= Robert William Schrier =

American medical researcher (1936–2021)

Robert William Schrier (1936 - January 23, 2021) was founding editor-in-chief of the magazine Nature Clinical Practice Nephrology. Schrier was formerly Chairman of the Department of Medicine at the University of Colorado School of Medicine for 26 years, and Head of the Division of Renal Diseases and Hypertension for 20 years. At the time of his death, he was Professor Emeritus at the University of Colorado School of Medicine. He died in Potomac, Maryland.

== Education ==
Schrier was born in Indianapolis, Indiana, where he graduated from Thomas Carr Howe High School in 1953; he then went to DePauw University where he received his bachelor's degree in 1957; and graduated with his MD in 1962 from Indiana University School of Medicine with Alpha Omega Alpha (AOA) honors. Residency in internal medicine at the University of Washington in Seattle. Fellowship at Harvard at the Peter Bent Brigham Hospital with George Thorn and David Lauler. He was a Fulbright Scholar (1957–58) and a Guggenheim Fellow (1986–87). Dr Schrier has been granted honorary degrees from DePauw University, the University of Colorado, the University of Silesia, and the Medical College of Ohio.

== Affiliations ==
Schrier was at various times President of the Association of American Physicians; the American Society of Nephrology; the National Kidney Foundation; and the International Society of Nephrology. Schrier was a Master of the American College of Physicians and an Honorary Fellow of the Royal College of Physicians.
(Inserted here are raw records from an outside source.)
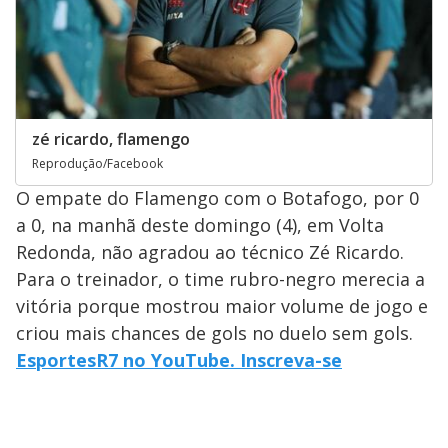
zé ricardo, flamengo
Reprodução/Facebook
O empate do Flamengo com o Botafogo, por 0
a 0, na manhã deste domingo (4), em Volta
Redonda, não agradou ao técnico Zé Ricardo.
Para o treinador, o time rubro-negro merecia a
vitória porque mostrou maior volume de jogo e
criou mais chances de gols no duelo sem gols.
EsportesR7 no YouTube. Inscreva-se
He was elected to the National Academy of Medicine (formerly Institute of Medicine) of the National Academy of Science.

== Scholarship ==
Schrier is the author of more than 1,000 scientific papers. He was the editor of Diseases of the Kidney and Urinary Tract, Renal and Electrolyte Disorders, Manual of Nephrology and Essential Atlas of Nephrology and Hypertension. His research contributions center on autosomal dominant polycystic kidney disease, and pathogenesis of acute fluid volume in cirrhosis. cardiac failure, nephrotic syndrome, and pregnancy.

== Awards ==
Schrier received awards from the American College of Physicians (John Phillips Award); the National Kidney Foundation (David Hume Award); the American Society of Nephrology (John Peters Award); the International Society of Nephrology (Jean Hamburger Award); the German Society of Nephrology (Franz Vollhard Award); the Western Society of Clinical Investigation (Mayo Soley Award); the Association of Professors of Medicine (Robert H Williams Award); the American Kidney Fund (National Torchbearer Award); the Association of American Physicians (Francis Blake Award); the Acute Renal Failure Commission (Bywaters Award); the New York Academy of Medicine (The Edward N Gibbs Memorial Award); the University of Strasbourg (Pasteur Medal); as well as the Grand Hamdan International Award for Medical Sciences; and the Alexander von Humboldt Research Award for his contributions to biomedical research, education, and clinical medicine; Indianapolis Public Schools 2007 Hall of Fame inductee. DePauw University Distinguished Alumni Award (1980), Silver Anniversary Achievement Award (1982), and Distinguished Alumnae Award for Profession Achievement (2001). Indiana University School of Medicine Distinguished Alumnus Award (2002). The American Heart Association awarded him the Eugene Braunwald Academic Mentorship Award in 2012.

==Sports==
At DePauw University he was three times all Conference (Butler, Valparaiso, Indiana State, Ball State, and Evansville) in both basketball and baseball. His four-year 20 points/game conference average in basketball stood for 30 years and still stands at DePauw. Schrier was elected to the DePauw University Athletic Hall of Fame (1986) and the Indiana Basketball Hall of Fame in 2004.

==Other publications==
Schrier published the book Profiles of American Presidents in the Twentieth Century: Merits and Maladies in 2011. The illnesses of seventeen United States Presidents in the twentieth century are analyzed and described accordingly to the periods of their administration. In 2012 he published, Moral Courage: Abraham Lincoln, Mahatma Gandhi, Nelson Mandela, and Martin Luther King, Jr. about these four freedom fighters whose common enemy was injustice and inequality. In 2014, he published Life's Lessons Learned: My Memoir.